I would not assume that the matter of North Sea Oil fields is as clear cut as the SNP imagines. There is the not inconsiderable matter who paid for the infrastructure to extract the oil in the first place and that was clearly the UK tax payers as a whole. Moreover, where do you draw the line of the border out into the North Sea or should this asset be divided up on a per capita basis, consistent with how it was financed?
All of this would have to be resolved and this uncertainty will also be taken into consideration by the Oil companies when making decisions about future investment.
There is also the big question of the National Debt and how much Scotland should inherit. There are different ways to work this out. None have been agreed.
The issues just go on and on with no clear answer.

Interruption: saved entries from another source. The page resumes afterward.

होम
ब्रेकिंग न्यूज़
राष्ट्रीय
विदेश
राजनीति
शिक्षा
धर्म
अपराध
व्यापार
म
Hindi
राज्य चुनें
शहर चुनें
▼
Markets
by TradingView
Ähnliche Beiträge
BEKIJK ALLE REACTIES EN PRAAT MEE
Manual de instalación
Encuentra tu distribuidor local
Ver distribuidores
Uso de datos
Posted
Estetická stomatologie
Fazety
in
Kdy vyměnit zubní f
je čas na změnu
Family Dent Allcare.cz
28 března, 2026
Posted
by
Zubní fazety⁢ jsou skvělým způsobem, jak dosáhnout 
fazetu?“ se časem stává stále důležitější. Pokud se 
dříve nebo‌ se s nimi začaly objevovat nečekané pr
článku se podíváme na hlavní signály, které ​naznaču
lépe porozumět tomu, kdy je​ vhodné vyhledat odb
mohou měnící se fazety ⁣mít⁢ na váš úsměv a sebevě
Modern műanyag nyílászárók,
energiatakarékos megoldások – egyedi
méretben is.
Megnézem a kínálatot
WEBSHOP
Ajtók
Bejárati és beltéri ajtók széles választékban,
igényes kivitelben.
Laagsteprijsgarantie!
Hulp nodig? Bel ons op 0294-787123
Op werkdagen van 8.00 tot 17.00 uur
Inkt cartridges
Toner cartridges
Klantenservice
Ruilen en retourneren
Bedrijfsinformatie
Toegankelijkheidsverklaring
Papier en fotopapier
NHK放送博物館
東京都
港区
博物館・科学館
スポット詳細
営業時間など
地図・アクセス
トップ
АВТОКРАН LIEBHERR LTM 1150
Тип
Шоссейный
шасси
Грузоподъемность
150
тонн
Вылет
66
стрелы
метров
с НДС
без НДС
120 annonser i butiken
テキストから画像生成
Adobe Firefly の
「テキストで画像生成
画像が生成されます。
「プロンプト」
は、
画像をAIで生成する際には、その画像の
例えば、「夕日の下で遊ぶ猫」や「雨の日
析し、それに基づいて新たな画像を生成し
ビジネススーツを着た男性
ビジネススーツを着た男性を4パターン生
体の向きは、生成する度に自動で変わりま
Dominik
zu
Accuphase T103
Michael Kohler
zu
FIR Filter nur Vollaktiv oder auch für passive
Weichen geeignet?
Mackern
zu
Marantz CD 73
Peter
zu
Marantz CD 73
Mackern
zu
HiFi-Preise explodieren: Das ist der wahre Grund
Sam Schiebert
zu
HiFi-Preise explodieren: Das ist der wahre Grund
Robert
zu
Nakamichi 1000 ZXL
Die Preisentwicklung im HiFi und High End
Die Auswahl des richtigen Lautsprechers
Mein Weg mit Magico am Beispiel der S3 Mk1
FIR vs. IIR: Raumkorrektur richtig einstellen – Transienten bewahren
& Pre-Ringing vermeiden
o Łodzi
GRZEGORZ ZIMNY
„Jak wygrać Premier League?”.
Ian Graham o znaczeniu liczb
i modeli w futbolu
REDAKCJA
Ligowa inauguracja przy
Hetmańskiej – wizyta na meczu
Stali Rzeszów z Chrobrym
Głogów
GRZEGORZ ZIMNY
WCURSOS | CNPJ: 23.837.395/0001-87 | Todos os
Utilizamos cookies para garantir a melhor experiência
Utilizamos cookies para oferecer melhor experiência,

The agreement so far is for only one thing: that Scotland should vote on the question of Independence.
That will either give the authority (or not) to the politicians to start negotiating to come to agreement on a whole raft of issues.
This will keep them occupied for some considerable time.
The Scots will probably make their minds up influenced by both sentiment and whether they think they will be better off economically. However, there is no getting away from the fact that they are a small country next to a larger country at 5.3 million, they are just 8.3% of the UK population and are thus overshadowed, not least economically. Independence means giving up a great deal of political influence in the UK for a chance to follow the rather rosy future painted by the SNP.
Though I am sure, independent or not, Scots will still find the road to England an attractive one for the ambitious and those with enterprise and talent.
The countries will remain close, whatever the outcome.